▸ **Perguntas**:
(1) Segundo o texto sobre Natasha e Daniel, desde que idade Natasha vive com a família nos Estados Unidos?
(2) Reproduza o trecho do texto sobre Natasha e Daniel que vai de "Na obra, somos" a "de cada um.".
(3) Por favor, prossiga com o texto sobre Natasha e Daniel a partir do ponto em que ele termina.

▸ **Texto fornecido**:
────────────────
Na obra, somos apresentadas a Natasha e Daniel. Ela é uma imigrante jamaicana que vive com sua família nos Estados Unidos desde os oito anos de idade e que está prestes a ser deportada. Ele é filho de imigrantes coreanos. Embora a escrita seja leve, carregada de uma atmosfera “juvenil”, o livro é bem incisivo ao abordar os dois extremos da imigração. Na forma da narrativa intercalada entre Natasha e Daniel, somos capazes de vivenciar a imigração pelo ponto de vista de cada um.
────────────────
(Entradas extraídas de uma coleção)
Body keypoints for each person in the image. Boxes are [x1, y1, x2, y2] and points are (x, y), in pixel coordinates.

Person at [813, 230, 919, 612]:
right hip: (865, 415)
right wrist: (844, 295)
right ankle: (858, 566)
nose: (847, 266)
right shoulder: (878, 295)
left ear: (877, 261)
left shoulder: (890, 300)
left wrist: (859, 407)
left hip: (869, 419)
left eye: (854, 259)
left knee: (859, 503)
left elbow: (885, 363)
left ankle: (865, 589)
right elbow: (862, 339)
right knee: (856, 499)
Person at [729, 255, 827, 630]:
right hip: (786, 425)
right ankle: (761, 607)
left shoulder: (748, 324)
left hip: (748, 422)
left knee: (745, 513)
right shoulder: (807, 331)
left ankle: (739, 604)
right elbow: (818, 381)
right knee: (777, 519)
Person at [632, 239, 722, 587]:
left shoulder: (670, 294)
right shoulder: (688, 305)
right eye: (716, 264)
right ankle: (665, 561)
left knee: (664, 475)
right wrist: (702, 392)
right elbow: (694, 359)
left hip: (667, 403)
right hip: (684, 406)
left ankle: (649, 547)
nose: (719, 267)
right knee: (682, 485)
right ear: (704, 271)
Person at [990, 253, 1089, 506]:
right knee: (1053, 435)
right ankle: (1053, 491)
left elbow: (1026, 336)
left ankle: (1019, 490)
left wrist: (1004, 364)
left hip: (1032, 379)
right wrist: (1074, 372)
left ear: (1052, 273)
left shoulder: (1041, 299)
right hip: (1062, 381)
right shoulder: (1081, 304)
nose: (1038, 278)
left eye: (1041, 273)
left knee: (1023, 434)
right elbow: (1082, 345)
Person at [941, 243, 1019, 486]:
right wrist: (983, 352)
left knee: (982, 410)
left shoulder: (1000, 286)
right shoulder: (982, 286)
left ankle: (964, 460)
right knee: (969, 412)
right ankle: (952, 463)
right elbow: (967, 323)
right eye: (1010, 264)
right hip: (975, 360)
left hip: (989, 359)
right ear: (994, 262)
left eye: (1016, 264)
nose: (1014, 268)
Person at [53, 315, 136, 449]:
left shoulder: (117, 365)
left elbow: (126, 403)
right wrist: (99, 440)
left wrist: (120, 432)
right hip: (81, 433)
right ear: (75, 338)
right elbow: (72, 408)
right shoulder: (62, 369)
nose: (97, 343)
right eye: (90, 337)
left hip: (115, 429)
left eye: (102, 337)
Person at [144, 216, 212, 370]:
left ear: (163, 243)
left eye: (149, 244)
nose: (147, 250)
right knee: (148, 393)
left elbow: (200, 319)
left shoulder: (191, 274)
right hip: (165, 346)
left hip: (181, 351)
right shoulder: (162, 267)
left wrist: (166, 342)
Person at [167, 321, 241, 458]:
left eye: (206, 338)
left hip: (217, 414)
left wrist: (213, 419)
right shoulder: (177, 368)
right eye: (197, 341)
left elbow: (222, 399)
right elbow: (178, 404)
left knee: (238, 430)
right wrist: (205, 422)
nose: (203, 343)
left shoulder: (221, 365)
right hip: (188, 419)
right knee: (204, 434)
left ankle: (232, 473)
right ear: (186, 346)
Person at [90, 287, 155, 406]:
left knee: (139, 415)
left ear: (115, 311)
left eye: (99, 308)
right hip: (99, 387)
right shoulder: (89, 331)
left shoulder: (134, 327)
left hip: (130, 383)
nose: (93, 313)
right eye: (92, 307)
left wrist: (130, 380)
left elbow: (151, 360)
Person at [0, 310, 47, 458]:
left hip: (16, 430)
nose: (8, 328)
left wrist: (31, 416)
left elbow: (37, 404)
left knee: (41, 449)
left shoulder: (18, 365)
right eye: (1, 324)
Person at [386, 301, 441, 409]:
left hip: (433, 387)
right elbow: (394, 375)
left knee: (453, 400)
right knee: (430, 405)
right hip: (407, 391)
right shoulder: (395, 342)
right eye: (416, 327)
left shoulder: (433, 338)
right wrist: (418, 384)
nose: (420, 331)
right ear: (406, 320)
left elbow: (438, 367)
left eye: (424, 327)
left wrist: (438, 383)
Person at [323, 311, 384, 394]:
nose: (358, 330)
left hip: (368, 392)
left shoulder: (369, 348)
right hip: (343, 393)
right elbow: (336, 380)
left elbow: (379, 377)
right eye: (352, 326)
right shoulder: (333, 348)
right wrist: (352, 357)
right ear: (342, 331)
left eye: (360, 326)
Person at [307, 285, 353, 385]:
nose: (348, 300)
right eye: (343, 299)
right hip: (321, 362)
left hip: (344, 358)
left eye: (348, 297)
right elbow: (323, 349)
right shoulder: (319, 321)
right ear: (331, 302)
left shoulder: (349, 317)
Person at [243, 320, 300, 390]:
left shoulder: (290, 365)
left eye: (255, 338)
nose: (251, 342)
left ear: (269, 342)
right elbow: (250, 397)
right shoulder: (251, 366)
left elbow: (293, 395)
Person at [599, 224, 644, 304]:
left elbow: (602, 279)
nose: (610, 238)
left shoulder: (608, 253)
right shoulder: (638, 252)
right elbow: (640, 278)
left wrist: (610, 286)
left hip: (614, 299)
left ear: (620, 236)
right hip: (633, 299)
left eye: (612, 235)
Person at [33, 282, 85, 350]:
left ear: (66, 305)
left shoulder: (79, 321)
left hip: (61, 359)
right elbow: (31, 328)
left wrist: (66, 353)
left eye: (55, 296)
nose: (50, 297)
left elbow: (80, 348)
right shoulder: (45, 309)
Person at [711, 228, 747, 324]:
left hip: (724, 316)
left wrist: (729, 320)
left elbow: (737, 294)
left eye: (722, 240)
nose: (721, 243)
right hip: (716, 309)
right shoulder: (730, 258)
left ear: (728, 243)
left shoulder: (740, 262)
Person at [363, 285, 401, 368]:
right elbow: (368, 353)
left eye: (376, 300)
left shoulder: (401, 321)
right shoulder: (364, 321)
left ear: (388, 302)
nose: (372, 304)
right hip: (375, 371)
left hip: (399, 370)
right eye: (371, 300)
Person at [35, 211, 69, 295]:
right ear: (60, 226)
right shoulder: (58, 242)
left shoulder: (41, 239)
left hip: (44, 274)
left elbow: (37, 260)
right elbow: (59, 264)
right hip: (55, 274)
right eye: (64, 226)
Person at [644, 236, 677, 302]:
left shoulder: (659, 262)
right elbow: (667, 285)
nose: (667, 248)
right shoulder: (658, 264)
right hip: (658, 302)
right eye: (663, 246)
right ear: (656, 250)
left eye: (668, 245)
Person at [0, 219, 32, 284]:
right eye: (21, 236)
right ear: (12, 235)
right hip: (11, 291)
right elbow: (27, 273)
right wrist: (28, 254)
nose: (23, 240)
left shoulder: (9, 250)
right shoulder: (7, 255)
────────────────
▸ **Respostas por tarefa**:
(1) Desde os oito anos de idade.

(2)
Na obra, somos apresentadas a Natasha e Daniel. Ela é uma imigrante jamaicana que vive com sua família nos Estados Unidos desde os oito anos de idade e que está prestes a ser deportada. Ele é filho de imigrantes coreanos. Embora a escrita seja leve, carregada de uma atmosfera “juvenil”, o livro é bem incisivo ao abordar os dois extremos da imigração. Na forma da narrativa intercalada entre Natasha e Daniel, somos capazes de vivenciar a imigração pelo ponto de vista de cada um.

(3)
Natasha é descrita no livro como uma garota de 17 anos, realista e “pés no chão”, características que podemos atribuir à sua situação de imigrante ilegal, já que teve que lidar durante toda a sua vida com o medo de ser deportada a qualquer momento. Ou seja: a dura realidade de mulher, negra, pobre e imigrante nos Estados Unidos corroborou para a construção desta personalidade prática e realista. A própria Natasha apresenta-se a nós, leitoras:

“Sou uma garota que acredita na ciência e nos fatos. Não acredito na sorte. Nem no destino. Muito menos em sonhos que nunca se tornarão realidade. Não sou o tipo de garota que se apaixona perdidamente por um garoto bonito que encontra numa rua movimentada de Nova York. Não quando minha família está a 12 horas de ser deportada para a Jamaica. Apaixonar-me por ele não pode ser a minha história.”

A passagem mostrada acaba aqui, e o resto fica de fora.